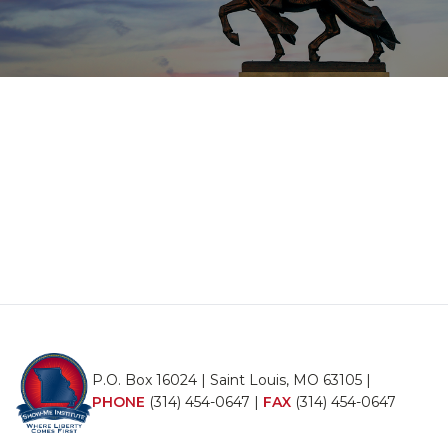
P.O. Box 16024 | Saint Louis, MO 63105 |
PHONE
(314) 454-0647
|
FAX
(314) 454-0647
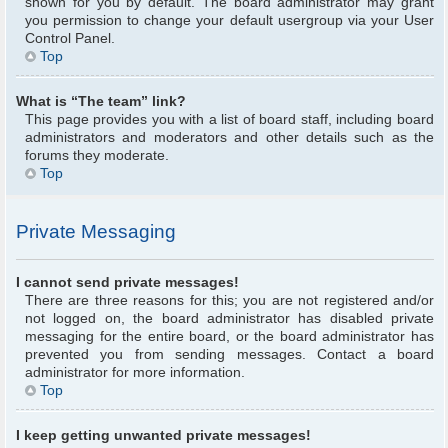
shown for you by default. The board administrator may grant
you permission to change your default usergroup via your User
Control Panel.
Top
What is “The team” link?
This page provides you with a list of board staff, including board
administrators and moderators and other details such as the
forums they moderate.
Top
Private Messaging
I cannot send private messages!
There are three reasons for this; you are not registered and/or
not logged on, the board administrator has disabled private
messaging for the entire board, or the board administrator has
prevented you from sending messages. Contact a board
administrator for more information.
Top
I keep getting unwanted private messages!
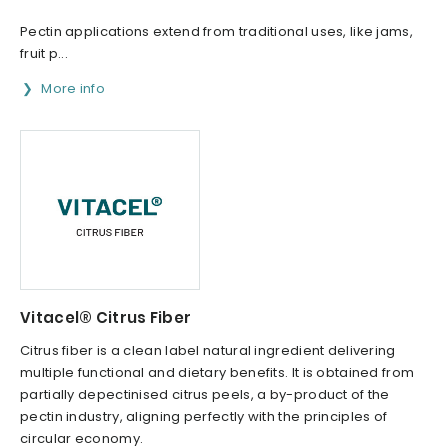
Pectin applications extend from traditional uses, like jams,
fruit p...
More info
Vitacel® Citrus Fiber
Citrus fiber is a clean label natural ingredient delivering
multiple functional and dietary benefits. It is obtained from
partially depectinised citrus peels, a by-product of the
pectin industry, aligning perfectly with the principles of
circular economy.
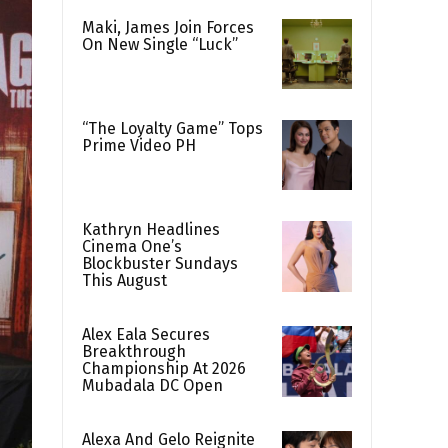
Maki, James Join Forces
On New Single “Luck”
“The Loyalty Game” Tops
Prime Video PH
Kathryn Headlines
Cinema One’s
Blockbuster Sundays
This August
Alex Eala Secures
Breakthrough
Championship At 2026
Mubadala DC Open
Alexa And Gelo Reignite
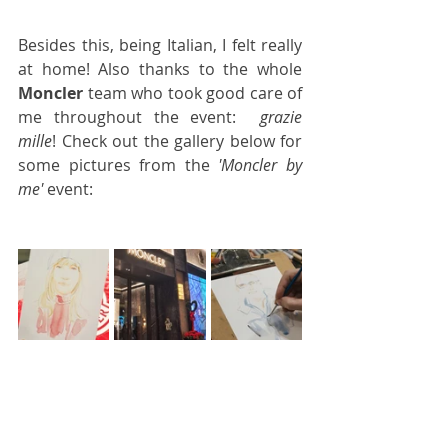
Besides this, being Italian, I felt really 
at home! Also thanks to the whole 
Moncler
 team who took good care of 
me throughout the event:  
grazie 
mille
! Check out the gallery below for 
some pictures from the 
'Moncler by 
me'
 event:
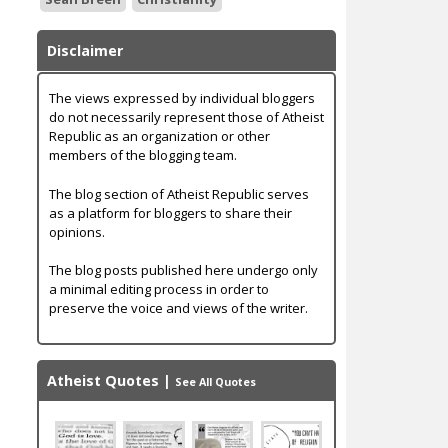
Disclaimer
The views expressed by individual bloggers
do not necessarily represent those of Atheist
Republic as an organization or other
members of the blogging team.
The blog section of Atheist Republic serves
as a platform for bloggers to share their
opinions.
The blog posts published here undergo only
a minimal editing process in order to
preserve the voice and views of the writer.
Atheist Quotes
|
See All Quotes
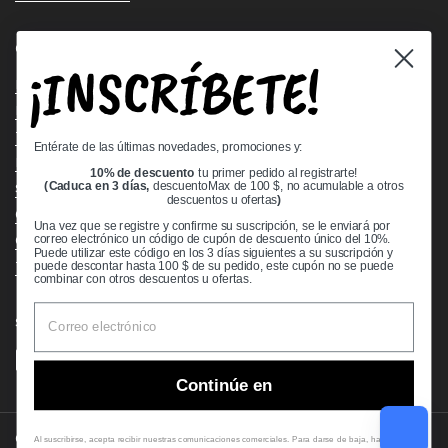
Quick links
¡INSCRÍBETE!
Bearing Knowledge Center
Privacy Policy
Terms & Conditions
Entérate de las últimas novedades, promociones y:
Return & Refund Policy
10% de descuento
tu primer pedido al registrarte!
Shipping Policy
(Caduca en 3 días,
descuentoMax de 100 $, no acumulable a otros
descuentos u ofertas
)
Open Cookie Banner
Una vez que se registre y confirme su suscripción, se le enviará por
Comprehensive Guide to Ball Bearings
correo electrónico un código de cupón de descuento único del 10%.
Puede utilizar este código en los 3 días siguientes a su suscripción y
Track your Order
puede descontar hasta 100 $ de su pedido, este cupón no se puede
combinar con otros descuentos u ofertas.
Supported payment methods
Continúe en
Copyright © 2026
VXB Bearings
.
Al suscribirse, acepta recibir nuestras comunicaciones comerciales. Para darse de baja, haga clic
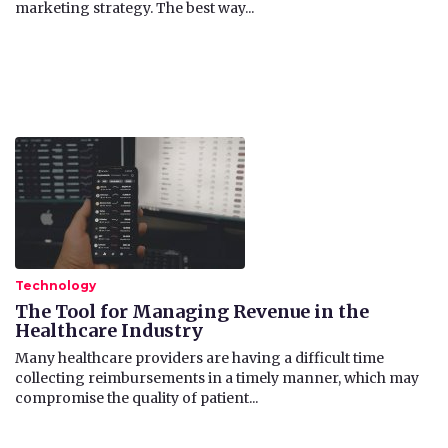
marketing strategy. The best way...
Technology
The Tool for Managing Revenue in the
Healthcare Industry
​Many healthcare providers are having a difficult time
collecting reimbursements in a timely manner, which may
compromise the quality of patient...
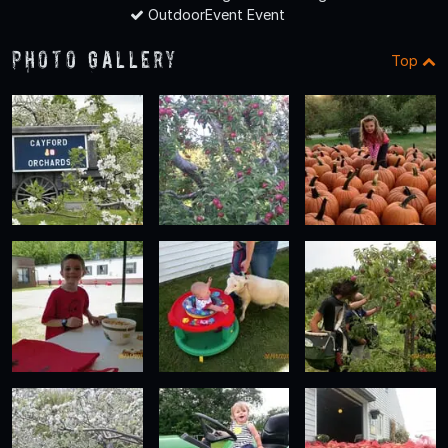
OutdoorEvent Event
Photo Gallery
Top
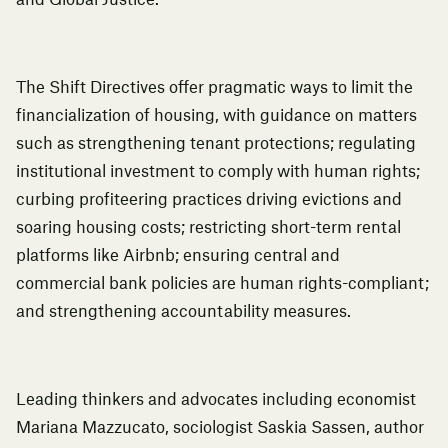
and Global Justice.
The Shift Directives offer pragmatic ways to limit the
financialization of housing, with guidance on matters
such as strengthening tenant protections; regulating
institutional investment to comply with human rights;
curbing profiteering practices driving evictions and
soaring housing costs; restricting short-term rental
platforms like Airbnb; ensuring central and
commercial bank policies are human rights-compliant;
and strengthening accountability measures.
Leading thinkers and advocates including economist
Mariana Mazzucato, sociologist Saskia Sassen, author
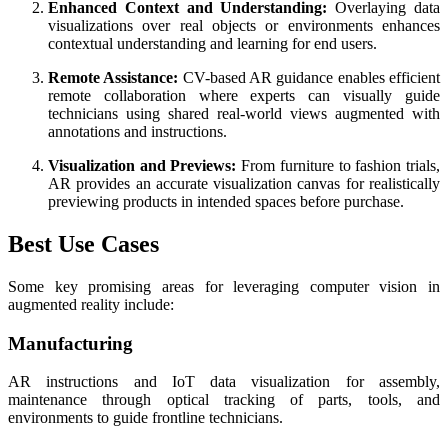
Enhanced Context and Understanding:
Overlaying data
visualizations over real objects or environments enhances
contextual understanding and learning for end users.
Remote Assistance:
CV-based AR guidance enables efficient
remote collaboration where experts can visually guide
technicians using shared real-world views augmented with
annotations and instructions.
Visualization and Previews:
From furniture to fashion trials,
AR provides an accurate visualization canvas for realistically
previewing products in intended spaces before purchase.
Best Use Cases
Some key promising areas for leveraging computer vision in
augmented reality include:
Manufacturing
AR instructions and IoT data visualization for assembly,
maintenance through optical tracking of parts, tools, and
environments to guide frontline technicians.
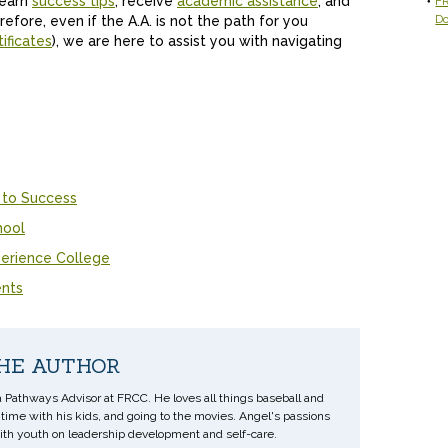
learn
success tips
, receive
academic assistance
, and
FR
D
refore, even if the A.A. is not the path for you
ificates
), we are here to assist you with navigating
 to Success
hool
erience College
ents
HE AUTHOR
a Pathways Advisor at FRCC. He loves all things baseball and
ime with his kids, and going to the movies. Angel's passions
ith youth on leadership development and self-care.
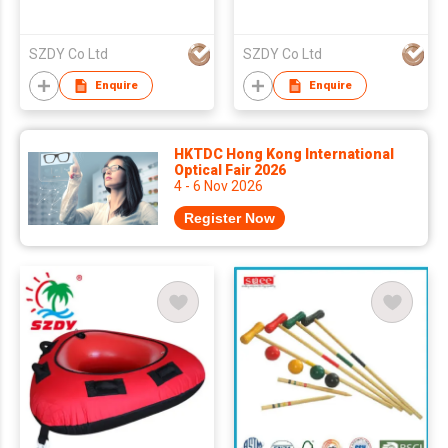
SZDY Co Ltd
SZDY Co Ltd
Enquire
Enquire
HKTDC Hong Kong International
Optical Fair 2026
4 - 6 Nov 2026
Register Now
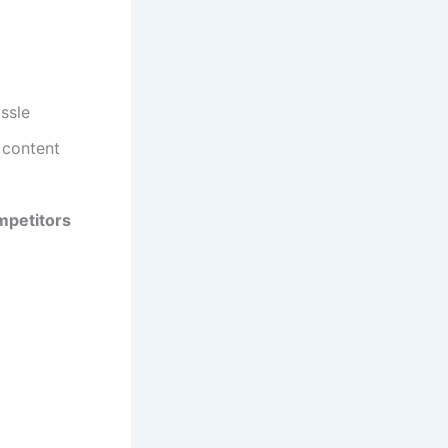
ssle
 content
mpetitors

» PROBLEM
Transcribe the text read from each of the records above, line for line and without changes, leaving the pictures out.

» RESPONSE TO THIS TASK
P.O. Box 16024 | Saint Louis, MO 63105 |
PHONE
(314) 454-0647
|
FAX
(314) 454-0647
shown for you by default. The board administrator may grant
you permission to change your default usergroup via your User
Control Panel.
Top
What is “The team” link?
This page provides you with a list of board staff, including board
administrators and moderators and other details such as the
forums they moderate.
Top
Private Messaging
I cannot send private messages!
There are three reasons for this; you are not registered and/or
not logged on, the board administrator has disabled private
messaging for the entire board, or the board administrator has
prevented you from sending messages. Contact a board
administrator for more information.
Top
I keep getting unwanted private messages!
Pectin applications extend from traditional uses, like jams,
fruit p...
More info
Vitacel® Citrus Fiber
Citrus fiber is a clean label natural ingredient delivering
multiple functional and dietary benefits. It is obtained from
partially depectinised citrus peels, a by-product of the
pectin industry, aligning perfectly with the principles of
circular economy.
Maki, James Join Forces
On New Single “Luck”
“The Loyalty Game” Tops
Prime Video PH
Kathryn Headlines
Cinema One’s
Blockbuster Sundays
This August
Alex Eala Secures
Breakthrough
Championship At 2026
Mubadala DC Open
Alexa And Gelo Reignite
Besides this, being Italian, I felt really 
at home! Also thanks to the whole 
Moncler
 team who took good care of 
me throughout the event:  
grazie 
mille
! Check out the gallery below for 
some pictures from the 
'Moncler by 
me'
 event:
Disclaimer
The views expressed by individual bloggers
do not necessarily represent those of Atheist
Republic as an organization or other
members of the blogging team.
The blog section of Atheist Republic serves
as a platform for bloggers to share their
opinions.
The blog posts published here undergo only
a minimal editing process in order to
preserve the voice and views of the writer.
Atheist Quotes
|
See All Quotes
Quick links
¡INSCRÍBETE!
Bearing Knowledge Center
Privacy Policy
Terms & Conditions
Entérate de las últimas novedades, promociones y:
Return & Refund Policy
10% de descuento
tu primer pedido al registrarte!
Shipping Policy
(Caduca en 3 días,
descuentoMax de 100 $, no acumulable a otros
descuentos u ofertas
)
Open Cookie Banner
Una vez que se registre y confirme su suscripción, se le enviará por
Comprehensive Guide to Ball Bearings
correo electrónico un código de cupón de descuento único del 10%.
Puede utilizar este código en los 3 días siguientes a su suscripción y
Track your Order
puede descontar hasta 100 $ de su pedido, este cupón no se puede
combinar con otros descuentos u ofertas.
Supported payment methods
Continúe en
Copyright © 2026
VXB Bearings
.
Al suscribirse, acepta recibir nuestras comunicaciones comerciales. Para darse de baja, haga clic
marketing strategy. The best way...
Technology
The Tool for Managing Revenue in the
Healthcare Industry
​Many healthcare providers are having a difficult time
collecting reimbursements in a timely manner, which may
compromise the quality of patient...
OutdoorEvent Event
Photo Gallery
Top
and Global Justice.
The Shift Directives offer pragmatic ways to limit the
financialization of housing, with guidance on matters
such as strengthening tenant protections; regulating
institutional investment to comply with human rights;
curbing profiteering practices driving evictions and
soaring housing costs; restricting short-term rental
platforms like Airbnb; ensuring central and
commercial bank policies are human rights-compliant;
and strengthening accountability measures.
Leading thinkers and advocates including economist
Mariana Mazzucato, sociologist Saskia Sassen, author
Enhanced Context and Understanding:
Overlaying data
visualizations over real objects or environments enhances
contextual understanding and learning for end users.
Remote Assistance:
CV-based AR guidance enables efficient
remote collaboration where experts can visually guide
technicians using shared real-world views augmented with
annotations and instructions.
Visualization and Previews:
From furniture to fashion trials,
AR provides an accurate visualization canvas for realistically
previewing products in intended spaces before purchase.
Best Use Cases
Some key promising areas for leveraging computer vision in
augmented reality include:
Manufacturing
AR instructions and IoT data visualization for assembly,
maintenance through optical tracking of parts, tools, and
environments to guide frontline technicians.
learn
success tips
, receive
academic assistance
, and
FR
D
refore, even if the A.A. is not the path for you
ificates
), we are here to assist you with navigating
 to Success
hool
erience College
ents
HE AUTHOR
a Pathways Advisor at FRCC. He loves all things baseball and
ime with his kids, and going to the movies. Angel's passions
ith youth on leadership development and self-care.
SZDY Co Ltd
SZDY Co Ltd
Enquire
Enquire
HKTDC Hong Kong International
Optical Fair 2026
4 - 6 Nov 2026
Register Now
ssle
 content
mpetitors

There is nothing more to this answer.